Infatti, nell’occasione specifica, è stata applicata la precedente regola, che obbligava il pilota che riceveva dai 4 ai 7 punti sulla patente, a partire dall’ultima fila o dalla pit-lane. Quindi Valentino, che aveva ricevuto 4 punti a Sepang, dopo il contatto con Marquez, si è ritrovato a partire dall’ultima casella proprio nel gran premio più importante dell’anno.

Dal 2016 invece, i piloti che riceveranno 10 punti nell’arco di tutta la stagione, saranno esclusi dalla gara successiva, un cambiamento radicale, un ripensamento profondo, che svela quanto sia stata ingiusta la regola precedente.

Certo, un po’ più di elasticità nell’applicarla avrebbe cambiato volto al campionato, e avrebbe evitato di rovinare la stagione più avvincente degli ultimi anni se non di sempre, ma adesso, questa correzione regolamentare risulta tardiva, e alimenta ancora di più il rimpianto del nove volte campione del mondo.

Almeno, non ci sarà bisogno di rimanere al palo se un duello serrato verrà giudicato troppo maschio dai giudici di gara, ma comunque il provvedimento sembra fatto a posta per alimentare di nuovo una polemica che, se non era sopita, aveva comunque lasciato il posto ad altri argomenti all’ordine del giorno, come i test, il caso Stoner e la competitività delle nuove mescole Michelin.

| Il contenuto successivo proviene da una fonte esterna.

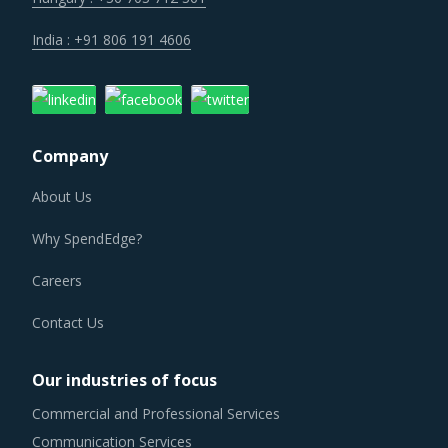
India : +91 806 191 4606
Company
About Us
Why SpendEdge?
Careers
Contact Us
Our industries of focus
Commercial and Professional Services
Communication Services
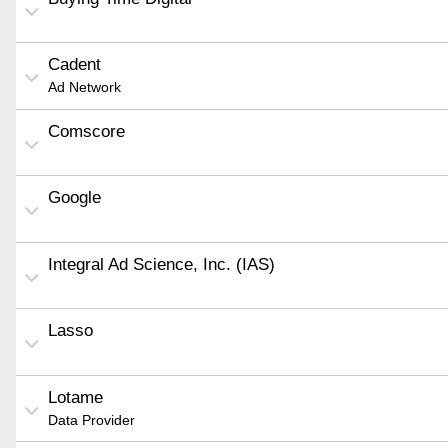
Cadent
Ad Network
Comscore
Google
Integral Ad Science, Inc. (IAS)
Lasso
Lotame
Data Provider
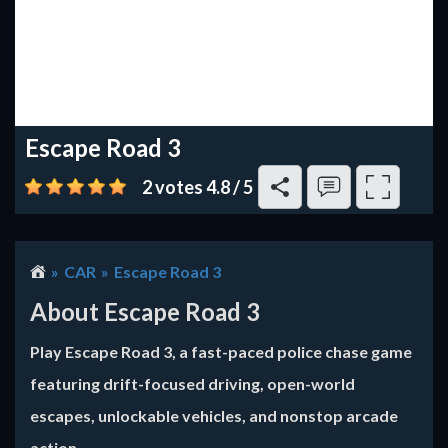
Escape Road 3
2 votes
4.8
/
5
CAR
Escape Road 3
About Escape Road 3
Play Escape Road 3, a fast-paced police chase game
featuring drift-focused driving, open-world
escapes, unlockable vehicles, and nonstop arcade
action.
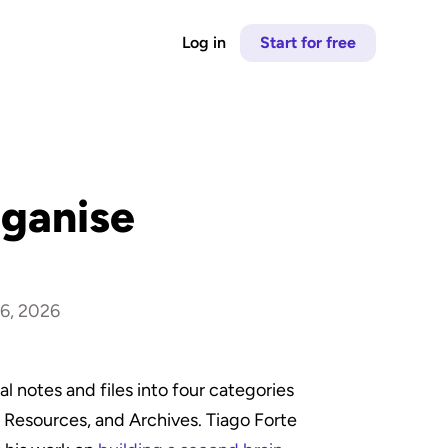
Log in
Start for free
ganise 
6, 2026
 notes and files into four categories 
 Resources, and Archives. Tiago Forte 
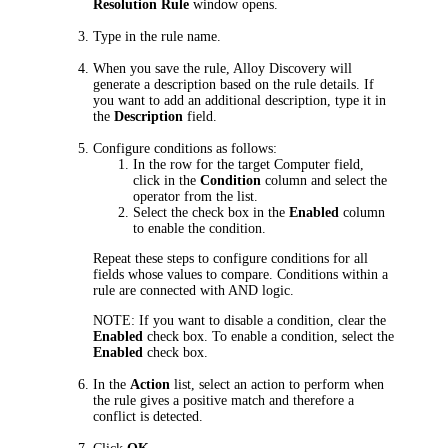
Resolution Rule
window opens.
Type in the rule name.
When you save the rule, Alloy Discovery will
generate a description based on the rule details. If
you want to add an additional description, type it in
the
Description
field.
Configure conditions as follows:
In the row for the target Computer field,
click in the
Condition
column and select the
operator from the list.
Select the check box in the
Enabled
column
to enable the condition.
Repeat these steps to configure conditions for all
fields whose values to compare. Conditions within a
rule are connected with AND logic.
NOTE:
If you want to disable a condition, clear the
Enabled
check box.
To enable a condition, select the
Enabled
check box.
In the
Action
list, select an action to perform when
the rule gives a positive match and therefore a
conflict is detected.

Invece, adesso ecco che il duello Rossi VS Marquez e la relativa sanzione ai danni del pesarese, talmente severa da costargli il mondiale, sono tornati improvvisamente di moda, con tutto l’eco che la faccenda può scatenare sui social network.

Speriamo che questa decisione della FIM sia il preludio ad un mondiale di MotoGP regolare, che non venga stravolto da episodi.